De quando em quando, ouve-se falar em uma reforma qualquer, em geral bem falada, mas passa sem deixar lembranças. Ultimamente, a reforma da moda era a “política”. Quase sempre jornalistas indagaram minha opinião a respeito e foi uniforme a resposta: não posso falar sobre o que não conheço e nada foi esclarecido acerca dessa relevante questão. Salvo engano, são quase 30 os nossos partidos e confesso ignorar o que eles pensam acerca do problema. Geralmente, o mais que se dizia era apenas desfavorável aos “políticos”, globalmente estigmatizados. O hábito é antigo, mas é de ser notado que ele tem se acentuado, dada a sucessão de episódios inéditos destoantes dos padrões consagrados. De qualquer sorte, isto não altera o problema, pois muito importaria saber o que pensam os partidos, seus dirigentes ou líderes; e o tema parece guardado como segredo. No entanto, por vezes uma novidade, o voto secreto passa a ser apontado como excrescência arcaica, e não faltaram jornais da maior e melhor tradição que endossaram esse entendimento e logo ficou assentado que sua eliminação deveria constar da reforma política… Contudo, há casos em que a secrecidade contribui para obter resultados melhores, como no tocante à apreciação de veto, a confirmação parlamentar da escolha de altos servidores do Estado ou quanto à disciplina interna envolvendo parlamentares. Dir-se-á que pode haver abuso de poder e sempre pode, mas me recordo da ponderação de John Norton Pomeroy em seu grande livro sobre a Constituição americana, que mais de cem anos não o envelheceu, “o possível abuso do poder não é objeção idônea contra a existência do poder”.
Ora, a maioria das proposições relativas a essa área apresentam aspectos positivos e negativos; é o que se pode dizer do voto secreto nas votações parlamentares. A experiência secular dos parlamentos consagra hipóteses em que o voto é secreto, para melhor atingir sua finalidade. Saliente-se que seu número é reduzido. Entre nós, desde a Constituição de 1824, foram mencionados os casos em que a votação seria secreta e assim, sem solução de continuidade, e até hoje, nesse longo período, jamais se viu movimento de opinião no sentido da supressão dessa modalidade. Com efeito, há situações em que a experiência aconselha a secrecidade do voto.
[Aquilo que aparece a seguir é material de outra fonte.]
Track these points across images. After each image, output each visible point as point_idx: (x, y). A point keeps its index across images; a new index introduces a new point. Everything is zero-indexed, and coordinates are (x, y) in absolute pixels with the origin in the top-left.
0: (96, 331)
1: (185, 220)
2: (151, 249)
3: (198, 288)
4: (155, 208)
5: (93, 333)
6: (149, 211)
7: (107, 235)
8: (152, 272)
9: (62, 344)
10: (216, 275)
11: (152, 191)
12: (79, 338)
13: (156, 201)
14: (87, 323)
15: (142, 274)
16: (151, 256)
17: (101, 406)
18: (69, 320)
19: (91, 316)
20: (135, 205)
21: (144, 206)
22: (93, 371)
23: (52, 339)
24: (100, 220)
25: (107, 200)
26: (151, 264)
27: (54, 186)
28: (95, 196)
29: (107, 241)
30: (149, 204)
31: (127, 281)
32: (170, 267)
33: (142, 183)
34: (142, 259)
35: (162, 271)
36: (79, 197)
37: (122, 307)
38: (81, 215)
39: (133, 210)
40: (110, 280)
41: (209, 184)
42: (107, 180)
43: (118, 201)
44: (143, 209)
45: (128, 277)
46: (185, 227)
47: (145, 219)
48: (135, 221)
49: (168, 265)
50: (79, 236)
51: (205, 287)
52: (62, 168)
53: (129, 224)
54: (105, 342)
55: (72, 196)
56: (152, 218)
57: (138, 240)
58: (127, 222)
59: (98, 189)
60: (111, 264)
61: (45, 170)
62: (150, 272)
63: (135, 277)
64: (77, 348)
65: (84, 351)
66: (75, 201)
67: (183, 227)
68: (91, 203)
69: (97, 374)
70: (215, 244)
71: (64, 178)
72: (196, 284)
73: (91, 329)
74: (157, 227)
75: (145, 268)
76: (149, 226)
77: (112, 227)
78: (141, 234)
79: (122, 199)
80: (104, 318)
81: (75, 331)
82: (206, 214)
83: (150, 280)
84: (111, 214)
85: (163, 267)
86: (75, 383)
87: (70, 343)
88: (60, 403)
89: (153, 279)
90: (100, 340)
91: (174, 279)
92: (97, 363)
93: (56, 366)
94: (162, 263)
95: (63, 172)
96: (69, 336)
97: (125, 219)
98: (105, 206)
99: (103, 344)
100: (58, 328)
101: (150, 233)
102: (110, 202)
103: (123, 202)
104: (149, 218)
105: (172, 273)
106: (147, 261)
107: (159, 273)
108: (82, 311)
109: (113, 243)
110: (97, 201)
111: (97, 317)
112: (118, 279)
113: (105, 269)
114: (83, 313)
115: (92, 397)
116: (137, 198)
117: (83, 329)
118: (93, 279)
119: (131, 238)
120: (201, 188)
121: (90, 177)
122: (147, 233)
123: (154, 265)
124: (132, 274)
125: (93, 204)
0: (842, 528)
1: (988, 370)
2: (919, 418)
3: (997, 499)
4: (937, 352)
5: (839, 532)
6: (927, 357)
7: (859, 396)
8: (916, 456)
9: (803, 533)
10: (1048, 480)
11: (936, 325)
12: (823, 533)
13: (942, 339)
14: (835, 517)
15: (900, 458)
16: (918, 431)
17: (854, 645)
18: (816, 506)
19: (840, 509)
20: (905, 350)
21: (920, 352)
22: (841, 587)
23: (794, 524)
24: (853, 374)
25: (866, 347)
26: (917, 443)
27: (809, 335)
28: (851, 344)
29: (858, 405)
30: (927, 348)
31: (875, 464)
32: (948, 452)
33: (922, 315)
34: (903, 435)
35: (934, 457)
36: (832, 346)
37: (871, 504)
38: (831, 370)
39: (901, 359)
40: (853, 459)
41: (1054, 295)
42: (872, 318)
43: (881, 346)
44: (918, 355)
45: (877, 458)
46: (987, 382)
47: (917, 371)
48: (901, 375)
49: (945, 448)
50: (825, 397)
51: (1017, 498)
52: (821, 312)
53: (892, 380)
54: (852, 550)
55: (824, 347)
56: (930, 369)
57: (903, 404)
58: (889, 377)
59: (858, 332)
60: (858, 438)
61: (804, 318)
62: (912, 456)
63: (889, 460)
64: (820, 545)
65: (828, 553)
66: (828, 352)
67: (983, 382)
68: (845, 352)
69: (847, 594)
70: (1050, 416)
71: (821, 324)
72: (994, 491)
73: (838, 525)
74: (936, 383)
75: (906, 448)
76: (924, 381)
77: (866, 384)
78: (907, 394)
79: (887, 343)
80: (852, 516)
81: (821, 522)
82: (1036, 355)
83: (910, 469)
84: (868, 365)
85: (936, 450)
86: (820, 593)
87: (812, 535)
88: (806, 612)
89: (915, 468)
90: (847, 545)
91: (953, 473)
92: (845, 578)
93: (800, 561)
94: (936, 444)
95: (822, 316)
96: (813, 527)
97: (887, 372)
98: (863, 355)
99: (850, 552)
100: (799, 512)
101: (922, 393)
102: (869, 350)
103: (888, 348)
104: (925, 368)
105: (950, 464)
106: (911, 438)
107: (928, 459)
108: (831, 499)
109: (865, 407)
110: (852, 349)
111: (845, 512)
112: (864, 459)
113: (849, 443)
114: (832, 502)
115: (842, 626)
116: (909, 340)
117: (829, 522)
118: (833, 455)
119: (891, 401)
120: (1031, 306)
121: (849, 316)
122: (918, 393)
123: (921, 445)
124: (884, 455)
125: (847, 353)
É claro que a lei pode muito, mas não pode tudo. E, ao parlamentar que não tiver consciência da dignidade da função de que está investido, serão vãs as mais insignes garantias. O mesmo se pode dizer do juiz, do mais modesto ao mais eminente, a lei lhe confere os broquéis mais refinados, a vitaliciedade, a inamovibilidade e irredutibilidade de vencimentos, mas, se ele não tiver no fundo da sua alma a consciência da eminência da sua função social, e se não harmonizar a humildade com a nobreza, a simplicidade com a energia, a modéstia com a firmeza no exercício de seus deveres, a equidade com o respeito às leis, de pouco valerão as solenes garantias que lhe são concedidas. Faz mais de século que Rui Barbosa escreveu “não há tribunais que bastem para abrigar o direito, quando a noção do dever se ausenta da consciência dos magistrados”.
É claro que não se pode reduzir a uma só causa um fato de dimensão nacional, mas se pode asseverar que há fatos que, por sua duração, extensão e profundidade, deixaram como não podiam deixar, de marcar a sociedade, não sei por quanto tempo. Mas bastaria a ignomínia do AI-5 para profanar um frade de pedra. Cada vez me convenço mais de que ao que vem acontecendo, não é estranho o que ocorreu então, e seus malefícios tendem a ser duradouros, a menos que a repugnância à corrupção promova o milagre de esvurmar o organismo nacional desse flagelo.